Workers who could fill the roles existed in nearby markets, some more than 60 miles away in opposite directions. Without a reliable daily connection between those workers and the facility, those markets were effectively inaccessible. Over 200 positions remained open, with costs compounding at roughly $12,000 per role per month.
Recruiting within driving distance alone could not fill open roles at the pace or volume the company required.
SHARE's Commuter Analysis identified priority hiring zones by mapping population density and socio-economic data. The platform then designed multi-directional commute routes connecting two labor markets to the facility and scaled ridership as more workers enrolled.
SHARE mapped population density and socio-economic data to identify hiring zones, pointing the company toward talent markets that had been completely out of reach without transportation.

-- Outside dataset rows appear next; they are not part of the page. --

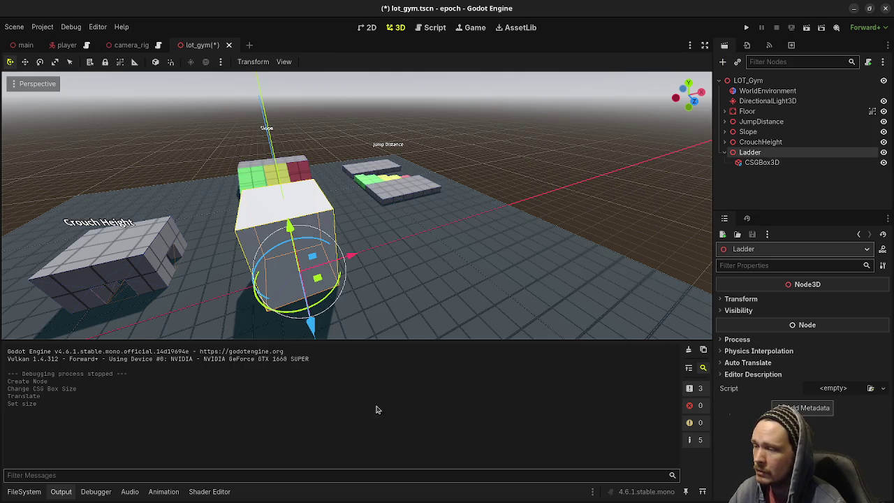
pyautogui.click(760, 162)
pyautogui.press('ctrl+d')
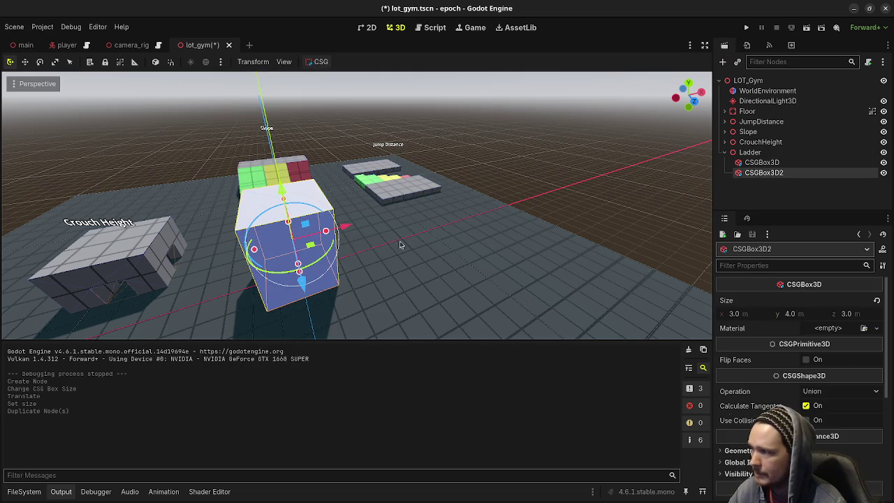
# Step: Move the duplicate box along X so it sits beside the original
pyautogui.moveTo(351, 240); pyautogui.dragTo(488, 285)
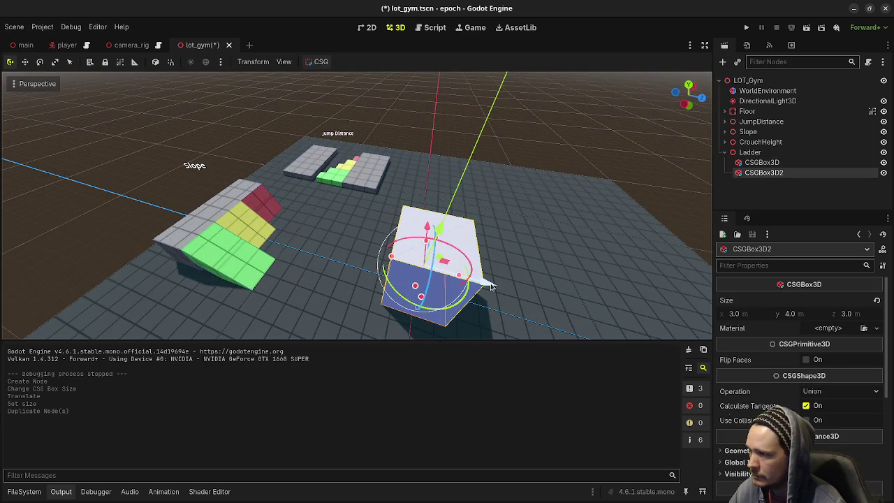
pyautogui.moveTo(491, 287)
pyautogui.mouseDown()
pyautogui.moveTo(377, 245)
pyautogui.moveTo(325, 268)
pyautogui.mouseUp()
pyautogui.press('g')
pyautogui.press('x')
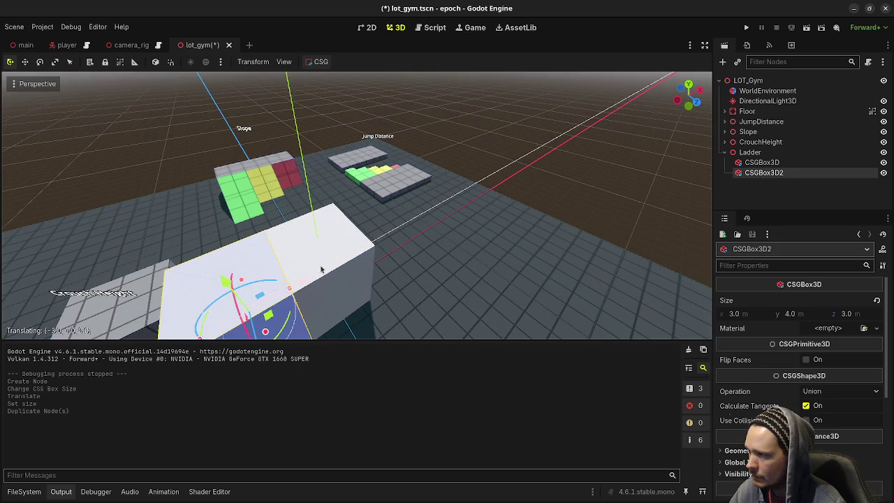
pyautogui.click(315, 273)
# Step: Set the duplicate's size to X 0.2 m and Z 1.0 m, making a thin rail
pyautogui.moveTo(248, 303); pyautogui.dragTo(295, 285)
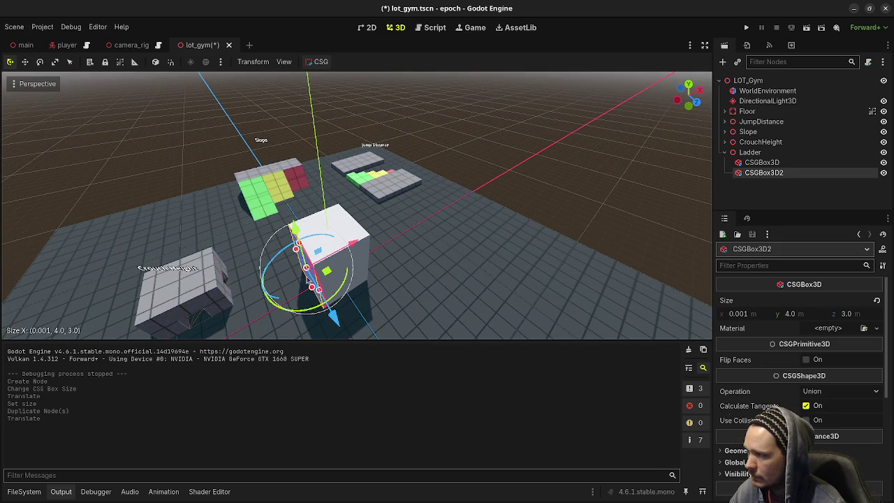
pyautogui.click(757, 315)
pyautogui.write('0.25')
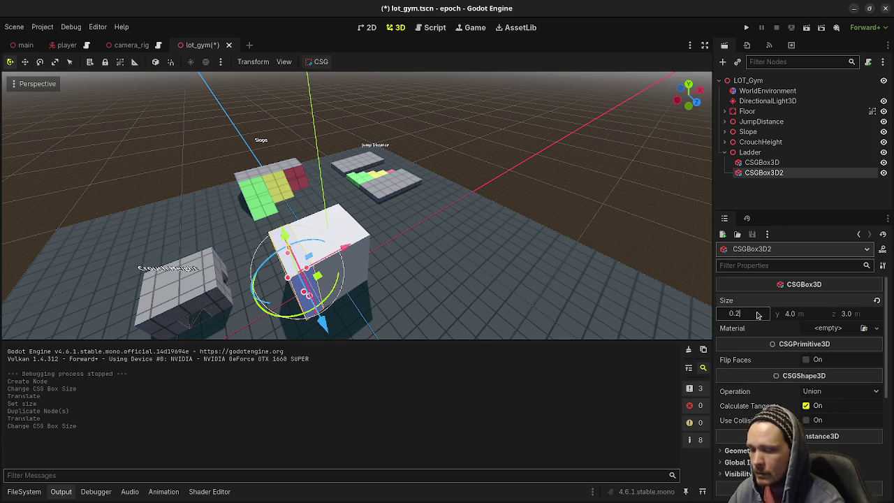
pyautogui.press('Return')
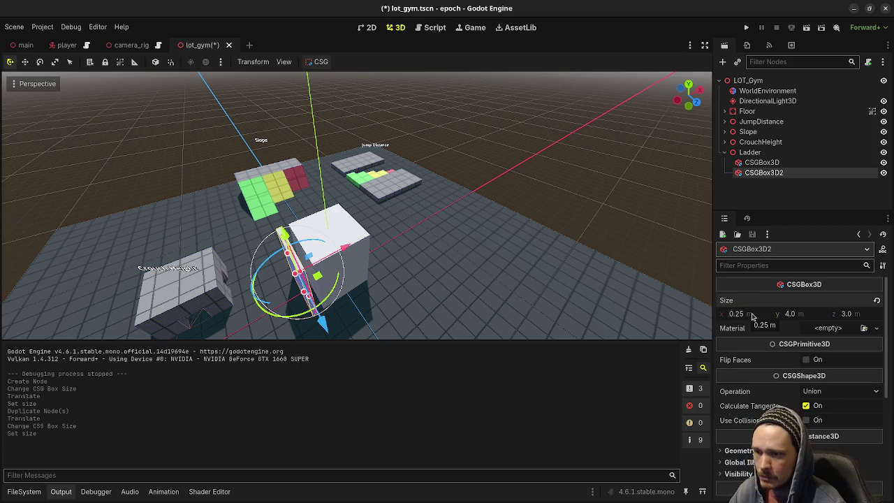
pyautogui.click(749, 315)
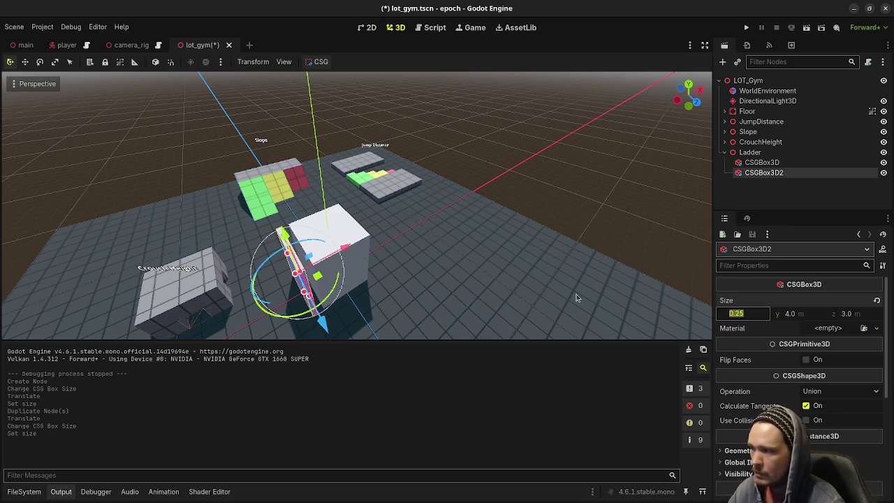
pyautogui.write('0.2')
pyautogui.press('Return')
pyautogui.click(853, 317)
pyautogui.write('1')
pyautogui.press('Return')
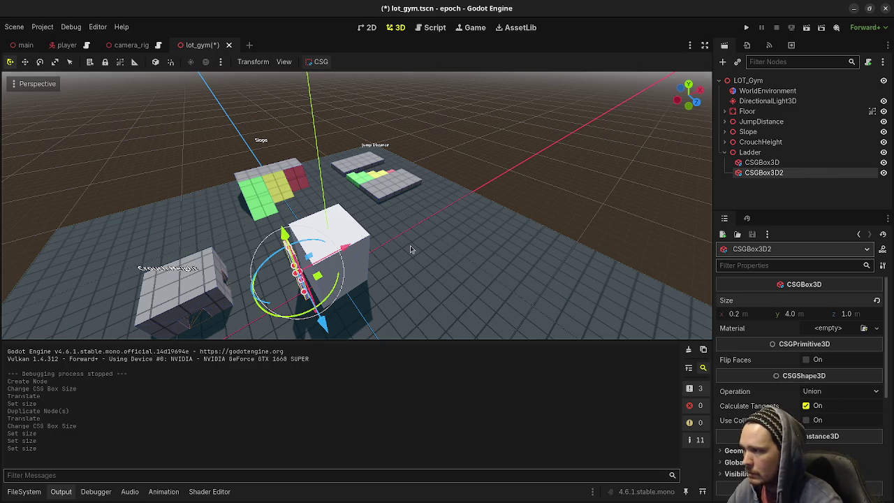
# Step: In Top view, slide the thin rail flush against the tall block's side
pyautogui.press('f')
pyautogui.scroll(2, 433, 249)
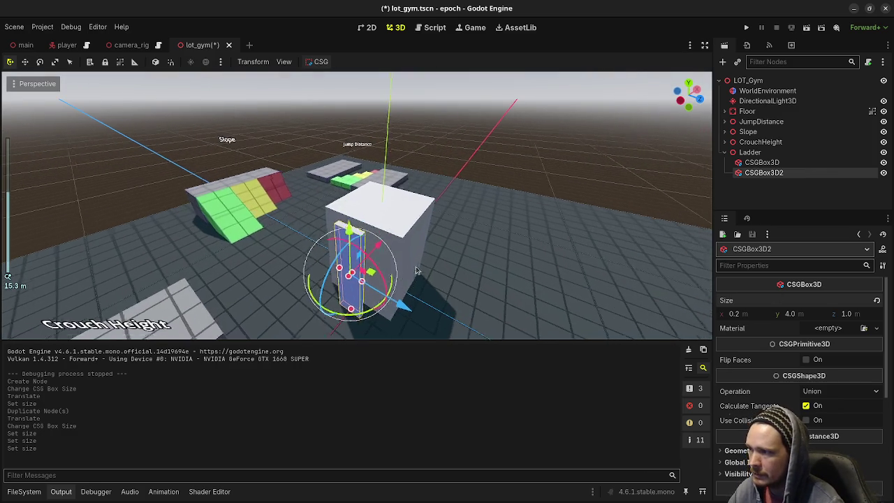
pyautogui.moveTo(382, 248); pyautogui.dragTo(386, 246)
pyautogui.scroll(-2, 386, 246)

Routes connected workers from two separate labor markets, each more than 60 miles in opposite directions, to a single rural production facility. Vehicle capacity aligned to actual shift schedules.
Ride booking available in multiple languages, with confirmed pickups up to six months in advance in under 30 seconds. A consistent daily commute that makes a rural job accessible to workers in distant markets.
The operations team maintained real-time visibility into active trips across all corridors. Routes refined continuously as ridership data flowed through the platform, without manual coordination.
The program filled 92 positions within four months of launch, representing 46 percent of open headcount. These were roles that had been vacant for an extended period before transportation was introduced.
Filling those positions generated over $1 million in monthly productivity recovery, based on the estimated cost of each open role to the company's operations.
Annualized, the program generated $12.9 million in recovered productivity from a workforce transportation investment that connected two labor markets to a single rural facility.